YOUR OBJECTIVE
Look through the listing for the word "rendimiento". Copy each line that has it.

________________________________________

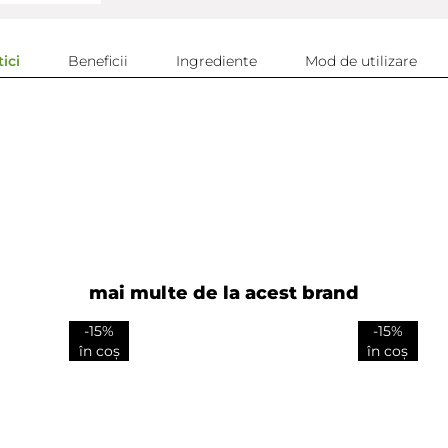
ici
Beneficii
Ingrediente
Mod de utilizare
mai multe de la acest brand
-15%
-15%
în coș
în coș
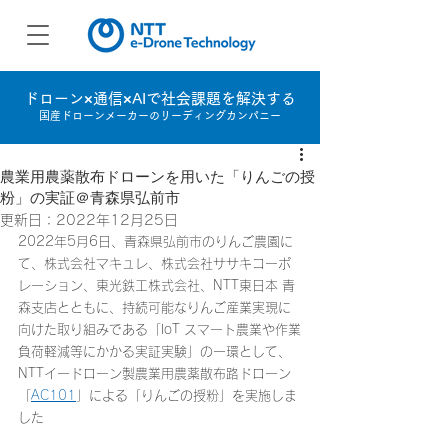
ドローン×通信×AIで社会課題を解決する
国産ドローンメーカーのリーディングカンパニー
農業用農薬散布ドローンを用いた「りんごの授
粉」の実証＠青森県弘前市
更新日：
2022年12月25日
2022年5月6日、青森県弘前市のりんご農園に
て、株式会社マキュレ、株式会社ササキコーポ
レーション、東光鉄工株式会社、NTT東日本 青
森支店とともに、持続可能なりんご産業実現に
向けた取り組みである「IoT スマート農業や作業
負荷軽減等にかかる実証実験」の一環として、
NTTイードローン製農業用農薬散布路ドローン
「
AC101
」による「りんごの授粉」を実施しま
した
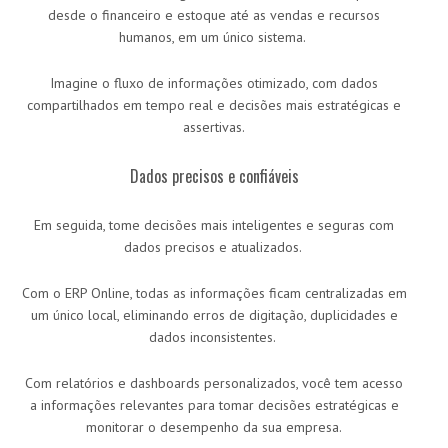
desde o financeiro e estoque até as vendas e recursos
humanos, em um único sistema.
Imagine o fluxo de informações otimizado, com dados
compartilhados em tempo real e decisões mais estratégicas e
assertivas.
Dados precisos e confiáveis
Em seguida, tome decisões mais inteligentes e seguras com
dados precisos e atualizados.
Com o ERP Online, todas as informações ficam centralizadas em
um único local, eliminando erros de digitação, duplicidades e
dados inconsistentes.
Com relatórios e dashboards personalizados, você tem acesso
a informações relevantes para tomar decisões estratégicas e
monitorar o desempenho da sua empresa.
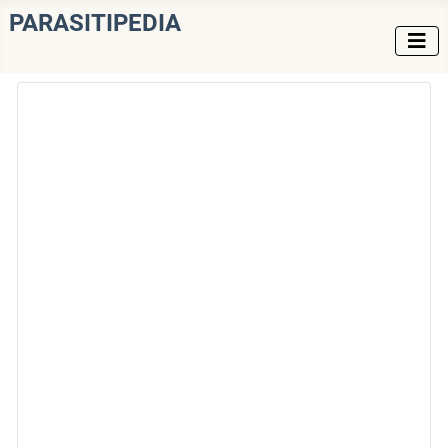
PARASITIPEDIA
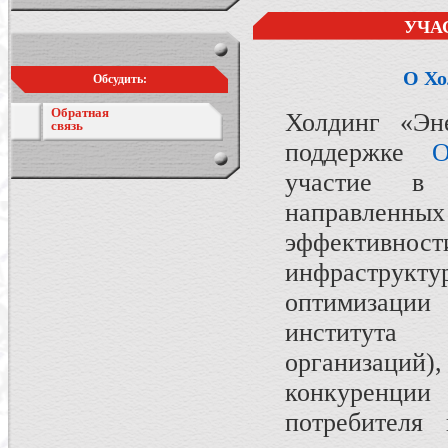
УЧА
О Хо
Обсудить:
Обратная
Холдинг «Эн
связь
поддержке
участие в 
направлен
эффективно
инфраструкту
оптимизации 
института 
организаций)
конкуренци
потребителя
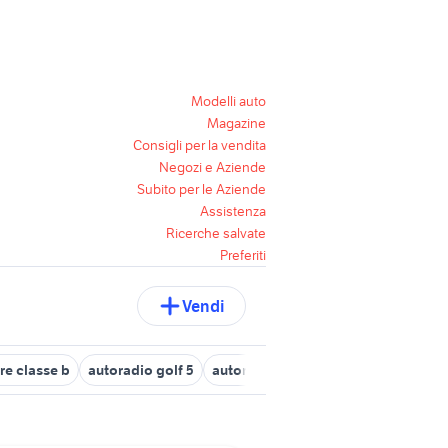
Modelli auto
Magazine
Consigli per la vendita
Negozi e Aziende
Subito per le Aziende
Assistenza
Ricerche salvate
Preferiti
Vendi
re classe b
autoradio golf 5
autoradio bmw e90
autoradio ope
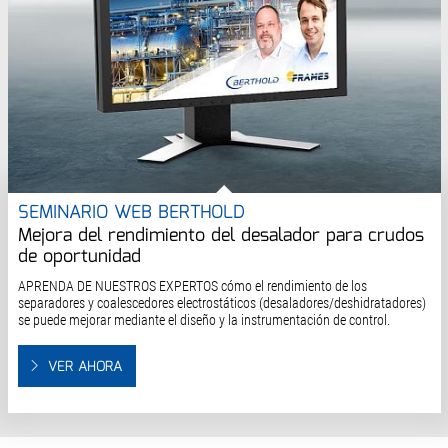
SEMINARIO WEB BERTHOLD
Mejora del rendimiento del desalador para crudos
de oportunidad
APRENDA DE NUESTROS EXPERTOS cómo el rendimiento de los
separadores y coalescedores electrostáticos (desaladores/deshidratadores)
se puede mejorar mediante el diseño y la instrumentación de control.
VER AHORA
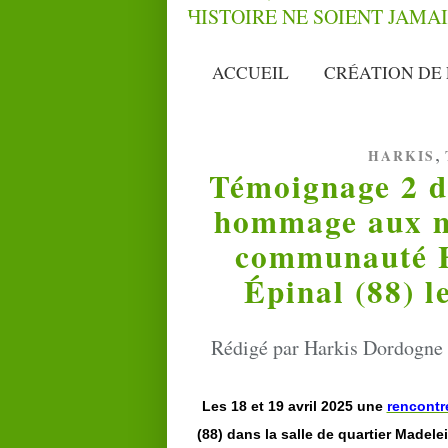
ACCUEIL
CRÉATION DE 
,
HARKIS
Témoignage 2 d
hommage aux m
communauté Ha
Épinal (88) l
Rédigé par Harkis Dordogne -
Les 18 et 19 avril 2025 une
rencont
(88) dans la salle de quartier Madel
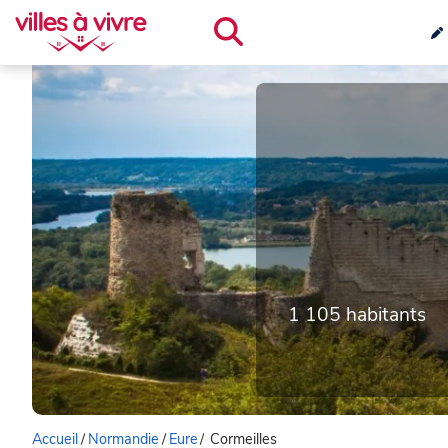
1 105 habitants
Accueil
/
Normandie
/
Eure
/
Cormeilles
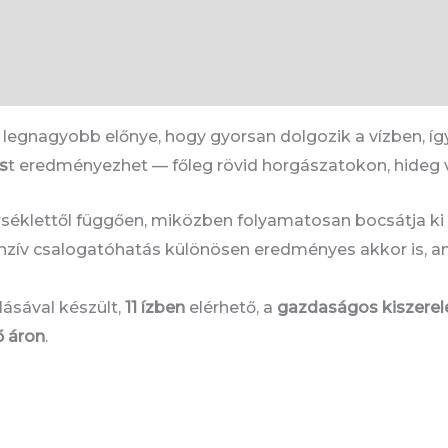
le" in
/home/tankcarp/public_html/wp-
emplates/single-product/tabs/tabs.php
on line
38
legnagyobb előnye, hogy gyorsan dolgozik a vízben, így i
s
t eredményezhet — főleg rövid horgászatokon, hideg 
séklettől függően, miközben folyamatosan bocsátja ki a
tenzív csalogatóhatás különösen eredményes akkor is, 
ásával készült,
11 ízben
elérhető, a
gazdaságos kiszerel
 áron
.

________________________________________

REPLY TO THE TASK
Mejora del rendimiento del desalador para crudos
APRENDA DE NUESTROS EXPERTOS cómo el rendimiento de los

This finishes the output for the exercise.